- _WORKING DATA_
----------
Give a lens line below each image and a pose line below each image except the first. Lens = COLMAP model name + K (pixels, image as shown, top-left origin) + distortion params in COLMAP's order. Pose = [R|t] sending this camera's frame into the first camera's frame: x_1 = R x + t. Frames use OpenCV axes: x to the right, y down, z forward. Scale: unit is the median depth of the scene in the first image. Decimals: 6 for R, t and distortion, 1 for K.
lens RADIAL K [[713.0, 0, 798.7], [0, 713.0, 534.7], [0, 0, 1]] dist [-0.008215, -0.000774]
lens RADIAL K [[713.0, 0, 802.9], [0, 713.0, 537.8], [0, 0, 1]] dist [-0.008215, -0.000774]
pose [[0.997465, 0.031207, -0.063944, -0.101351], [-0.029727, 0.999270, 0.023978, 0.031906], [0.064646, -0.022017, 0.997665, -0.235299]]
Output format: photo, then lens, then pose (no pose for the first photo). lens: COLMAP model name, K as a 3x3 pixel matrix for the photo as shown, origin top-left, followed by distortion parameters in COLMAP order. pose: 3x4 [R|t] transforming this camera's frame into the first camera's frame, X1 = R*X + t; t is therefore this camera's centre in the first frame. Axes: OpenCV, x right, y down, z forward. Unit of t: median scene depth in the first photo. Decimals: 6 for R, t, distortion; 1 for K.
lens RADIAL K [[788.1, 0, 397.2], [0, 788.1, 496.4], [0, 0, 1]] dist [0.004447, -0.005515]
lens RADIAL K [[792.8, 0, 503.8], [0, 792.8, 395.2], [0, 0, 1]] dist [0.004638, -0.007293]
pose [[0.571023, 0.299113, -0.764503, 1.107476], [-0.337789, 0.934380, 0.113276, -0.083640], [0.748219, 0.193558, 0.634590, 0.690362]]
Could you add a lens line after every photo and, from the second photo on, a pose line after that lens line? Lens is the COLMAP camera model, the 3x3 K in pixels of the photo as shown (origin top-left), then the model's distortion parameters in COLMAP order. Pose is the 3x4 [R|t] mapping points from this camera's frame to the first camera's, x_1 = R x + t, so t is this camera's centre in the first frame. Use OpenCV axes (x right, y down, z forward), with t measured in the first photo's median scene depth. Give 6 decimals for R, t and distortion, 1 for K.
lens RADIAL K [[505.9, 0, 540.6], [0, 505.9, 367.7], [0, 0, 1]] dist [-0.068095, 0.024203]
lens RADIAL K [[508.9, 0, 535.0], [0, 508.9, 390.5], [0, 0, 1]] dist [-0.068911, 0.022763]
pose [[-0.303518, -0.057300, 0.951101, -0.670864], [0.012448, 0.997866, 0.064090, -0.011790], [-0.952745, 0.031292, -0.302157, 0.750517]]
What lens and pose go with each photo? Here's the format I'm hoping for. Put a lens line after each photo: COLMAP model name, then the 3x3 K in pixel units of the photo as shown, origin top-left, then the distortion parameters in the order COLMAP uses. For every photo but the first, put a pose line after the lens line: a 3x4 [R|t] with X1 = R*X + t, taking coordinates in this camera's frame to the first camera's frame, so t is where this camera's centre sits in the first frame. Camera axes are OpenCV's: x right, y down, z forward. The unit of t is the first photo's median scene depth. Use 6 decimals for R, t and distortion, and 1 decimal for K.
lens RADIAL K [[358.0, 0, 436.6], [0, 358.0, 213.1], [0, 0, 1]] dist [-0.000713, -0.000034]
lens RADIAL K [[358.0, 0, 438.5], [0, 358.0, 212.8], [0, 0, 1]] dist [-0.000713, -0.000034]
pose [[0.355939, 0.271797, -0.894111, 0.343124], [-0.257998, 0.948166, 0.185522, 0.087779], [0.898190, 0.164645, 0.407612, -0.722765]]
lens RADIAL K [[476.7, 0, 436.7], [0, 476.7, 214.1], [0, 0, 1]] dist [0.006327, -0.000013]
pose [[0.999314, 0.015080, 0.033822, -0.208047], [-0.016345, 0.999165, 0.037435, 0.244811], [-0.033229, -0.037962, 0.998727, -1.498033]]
----------
- _AIM OF THE EXERCISE_
Turn all of the lines above into a numbered list, omitting any blank lines.

- _RESPONSE_
1. Give a lens line below each image and a pose line below each image except the first. Lens = COLMAP model name + K (pixels, image as shown, top-left origin) + distortion params in COLMAP's order. Pose = [R|t] sending this camera's frame into the first camera's frame: x_1 = R x + t. Frames use OpenCV axes: x to the right, y down, z forward. Scale: unit is the median depth of the scene in the first image. Decimals: 6 for R, t and distortion, 1 for K.
2. lens RADIAL K [[713.0, 0, 798.7], [0, 713.0, 534.7], [0, 0, 1]] dist [-0.008215, -0.000774]
3. lens RADIAL K [[713.0, 0, 802.9], [0, 713.0, 537.8], [0, 0, 1]] dist [-0.008215, -0.000774]
4. pose [[0.997465, 0.031207, -0.063944, -0.101351], [-0.029727, 0.999270, 0.023978, 0.031906], [0.064646, -0.022017, 0.997665, -0.235299]]
5. Output format: photo, then lens, then pose (no pose for the first photo). lens: COLMAP model name, K as a 3x3 pixel matrix for the photo as shown, origin top-left, followed by distortion parameters in COLMAP order. pose: 3x4 [R|t] transforming this camera's frame into the first camera's frame, X1 = R*X + t; t is therefore this camera's centre in the first frame. Axes: OpenCV, x right, y down, z forward. Unit of t: median scene depth in the first photo. Decimals: 6 for R, t, distortion; 1 for K.
6. lens RADIAL K [[788.1, 0, 397.2], [0, 788.1, 496.4], [0, 0, 1]] dist [0.004447, -0.005515]
7. lens RADIAL K [[792.8, 0, 503.8], [0, 792.8, 395.2], [0, 0, 1]] dist [0.004638, -0.007293]
8. pose [[0.571023, 0.299113, -0.764503, 1.107476], [-0.337789, 0.934380, 0.113276, -0.083640], [0.748219, 0.193558, 0.634590, 0.690362]]
9. Could you add a lens line after every photo and, from the second photo on, a pose line after that lens line? Lens is the COLMAP camera model, the 3x3 K in pixels of the photo as shown (origin top-left), then the model's distortion parameters in COLMAP order. Pose is the 3x4 [R|t] mapping points from this camera's frame to the first camera's, x_1 = R x + t, so t is this camera's centre in the first frame. Use OpenCV axes (x right, y down, z forward), with t measured in the first photo's median scene depth. Give 6 decimals for R, t and distortion, 1 for K.
10. lens RADIAL K [[505.9, 0, 540.6], [0, 505.9, 367.7], [0, 0, 1]] dist [-0.068095, 0.024203]
11. lens RADIAL K [[508.9, 0, 535.0], [0, 508.9, 390.5], [0, 0, 1]] dist [-0.068911, 0.022763]
12. pose [[-0.303518, -0.057300, 0.951101, -0.670864], [0.012448, 0.997866, 0.064090, -0.011790], [-0.952745, 0.031292, -0.302157, 0.750517]]
13. What lens and pose go with each photo? Here's the format I'm hoping for. Put a lens line after each photo: COLMAP model name, then the 3x3 K in pixel units of the photo as shown, origin top-left, then the distortion parameters in the order COLMAP uses. For every photo but the first, put a pose line after the lens line: a 3x4 [R|t] with X1 = R*X + t, taking coordinates in this camera's frame to the first camera's frame, so t is where this camera's centre sits in the first frame. Camera axes are OpenCV's: x right, y down, z forward. The unit of t is the first photo's median scene depth. Use 6 decimals for R, t and distortion, and 1 decimal for K.
14. lens RADIAL K [[358.0, 0, 436.6], [0, 358.0, 213.1], [0, 0, 1]] dist [-0.000713, -0.000034]
15. lens RADIAL K [[358.0, 0, 438.5], [0, 358.0, 212.8], [0, 0, 1]] dist [-0.000713, -0.000034]
16. pose [[0.355939, 0.271797, -0.894111, 0.343124], [-0.257998, 0.948166, 0.185522, 0.087779], [0.898190, 0.164645, 0.407612, -0.722765]]
17. lens RADIAL K [[476.7, 0, 436.7], [0, 476.7, 214.1], [0, 0, 1]] dist [0.006327, -0.000013]
18. pose [[0.999314, 0.015080, 0.033822, -0.208047], [-0.016345, 0.999165, 0.037435, 0.244811], [-0.033229, -0.037962, 0.998727, -1.498033]]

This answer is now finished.